The MLPerf inference benchmark measures how fast a system can perform ML inference.
Each MLPerf Inference benchmark is defined by a model, a dataset, a quality target, and a latency constraint. The following table summarizes the five benchmarks in version v0.5 of the suite. The quality and latency targets are currently being finalized and will be posted soon.
|Area||Task||Model||Dataset||Quality Target||Latency Constraint|
|Vision||Image classification||Resnet50-v1.5||ImageNet (224x224)||TBD||TBD|
|Vision||Image classification||MobileNets-v1 224||ImageNet (224x224)||TBD||TBD|
|Vision||Object detection||SSD-ResNet34||COCO (1200x1200)||TBD||TBD|
|Vision||Object detection||SSD-MobileNets-v1||COCO (300x300)||TBD||TBD|
MLPerf inference benchmarks are executed via a load generator that issues queries to the ML model in one of several manners that represent real-world use cases. The “LoadGen” is provided in C++ with Python bindings, and is required for all submissions.
The LoadGen is responsible for:
- Generating the queries.
- Tracking the latency of queries.
- Validating the accuracy of the results.
- Computing final metrics.
Scenarios and Metrics
In order to enable representative testing of a wide variety of inference platforms and use cases, MLPerf has defined four different scenarios as described below. A given scenario is evaluated by the LoadGen generating inference requests in a particular pattern and measuring a specific metric.
- Single-stream: Evaluates real-world scenarios such as a smartphone user taking a picture. For the test run, LoadGen sends an initial query then continually sends the next query as soon as the previous query is processed. The metric is the 90th percentile latency (the latency such that 90% of queries complete at least that fast).
- Multi-stream: Evaluates real-world scenario such as a multi-camera automotive system that detects obstacles. The LoadGen uses multiple test runs to determine the maximum number of streams the system can support while meeting the latency constraint. The metric is the number of streams supported.
- Server: Evaluates real-world scenario such as a server in a datacenter that is servicing online requests. The LoadGen uses multiple test runs to determine the maximum throughput value in queries-per-second (QPS) the system can support while meeting the latency constraint 90% of the time. The metric is QPS.
- Offline: Evaluates real-world scenarios such as a batch processing system. For the test run, LoadGen sends all queries at once. The metric is throughput.
MLPerf aims to encourage innovation in software as well as hardware by allowing submitters to reimplement the reference implementations. MLPerf has two Divisions that allow different levels of flexibility during reimplementation. The Closed division is intended to compare hardware platforms or software frameworks “apples-to-apples” and requires using the same model as the reference implementation. The Open division is intended to foster faster models and optimizers and allows using a different model or retraining.

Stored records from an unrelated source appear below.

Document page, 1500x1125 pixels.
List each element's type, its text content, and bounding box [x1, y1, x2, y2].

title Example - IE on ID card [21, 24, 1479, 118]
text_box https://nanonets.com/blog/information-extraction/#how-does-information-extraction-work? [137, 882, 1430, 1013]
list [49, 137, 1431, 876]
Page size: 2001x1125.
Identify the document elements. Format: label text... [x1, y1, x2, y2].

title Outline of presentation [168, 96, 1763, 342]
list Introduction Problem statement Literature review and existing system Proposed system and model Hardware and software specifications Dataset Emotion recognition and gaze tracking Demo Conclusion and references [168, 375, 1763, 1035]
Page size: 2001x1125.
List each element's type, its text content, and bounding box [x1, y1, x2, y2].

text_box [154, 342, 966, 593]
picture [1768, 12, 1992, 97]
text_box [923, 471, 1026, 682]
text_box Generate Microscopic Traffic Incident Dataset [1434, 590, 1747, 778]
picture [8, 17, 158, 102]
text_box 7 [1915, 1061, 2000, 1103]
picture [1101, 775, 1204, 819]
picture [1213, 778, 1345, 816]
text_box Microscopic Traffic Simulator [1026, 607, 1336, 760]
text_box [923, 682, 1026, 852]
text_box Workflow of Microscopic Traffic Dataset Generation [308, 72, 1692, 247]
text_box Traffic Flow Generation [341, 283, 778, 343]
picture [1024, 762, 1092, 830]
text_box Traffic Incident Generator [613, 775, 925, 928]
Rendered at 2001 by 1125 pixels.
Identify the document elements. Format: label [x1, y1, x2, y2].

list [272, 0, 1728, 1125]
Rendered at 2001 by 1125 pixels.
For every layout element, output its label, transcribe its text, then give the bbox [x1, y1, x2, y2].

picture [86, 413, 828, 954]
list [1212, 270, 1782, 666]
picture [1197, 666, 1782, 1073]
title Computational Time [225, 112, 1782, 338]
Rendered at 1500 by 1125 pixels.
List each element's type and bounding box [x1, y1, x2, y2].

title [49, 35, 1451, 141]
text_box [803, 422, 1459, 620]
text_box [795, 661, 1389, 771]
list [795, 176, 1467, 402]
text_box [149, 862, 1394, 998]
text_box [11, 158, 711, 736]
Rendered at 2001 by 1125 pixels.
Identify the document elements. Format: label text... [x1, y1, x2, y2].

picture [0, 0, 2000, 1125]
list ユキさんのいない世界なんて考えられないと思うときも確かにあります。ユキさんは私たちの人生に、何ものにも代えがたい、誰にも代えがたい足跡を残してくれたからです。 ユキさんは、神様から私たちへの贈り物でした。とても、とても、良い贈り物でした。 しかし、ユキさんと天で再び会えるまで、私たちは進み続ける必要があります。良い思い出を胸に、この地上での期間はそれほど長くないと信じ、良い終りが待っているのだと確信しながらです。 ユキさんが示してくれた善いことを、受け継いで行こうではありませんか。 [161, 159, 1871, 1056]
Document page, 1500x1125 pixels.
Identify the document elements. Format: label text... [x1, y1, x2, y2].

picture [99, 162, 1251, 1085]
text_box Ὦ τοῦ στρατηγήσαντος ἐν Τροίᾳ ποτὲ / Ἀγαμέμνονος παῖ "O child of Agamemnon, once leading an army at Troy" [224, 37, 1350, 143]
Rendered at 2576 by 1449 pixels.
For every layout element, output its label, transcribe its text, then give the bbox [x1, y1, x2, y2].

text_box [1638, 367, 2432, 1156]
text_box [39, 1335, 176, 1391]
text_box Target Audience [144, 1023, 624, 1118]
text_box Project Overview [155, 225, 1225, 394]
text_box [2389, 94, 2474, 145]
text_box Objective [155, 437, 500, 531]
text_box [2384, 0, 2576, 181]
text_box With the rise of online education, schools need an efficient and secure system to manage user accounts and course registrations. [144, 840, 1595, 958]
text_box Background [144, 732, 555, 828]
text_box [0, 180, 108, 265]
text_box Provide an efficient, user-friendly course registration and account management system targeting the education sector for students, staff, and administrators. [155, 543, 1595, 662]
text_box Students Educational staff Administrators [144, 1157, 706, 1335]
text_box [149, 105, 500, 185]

MLPerf Inference encourages but does not require power measurements for wall-powered and battery-powered systems. If you intend to submit with power measurements, you must join the power working group.
The reference implementations for the benchmarks are here.
How to submit
If you intend to submit results, please read the submission rules carefully and join the inference submitters working group before you start work. In particular, you must notify the chair of the inference submitters working group five weeks ahead of the submission deadline as described in the submission rules.
The results are here.
If you use MLPerf in a publication, please cite this website or the MLPerf papers (forthcoming).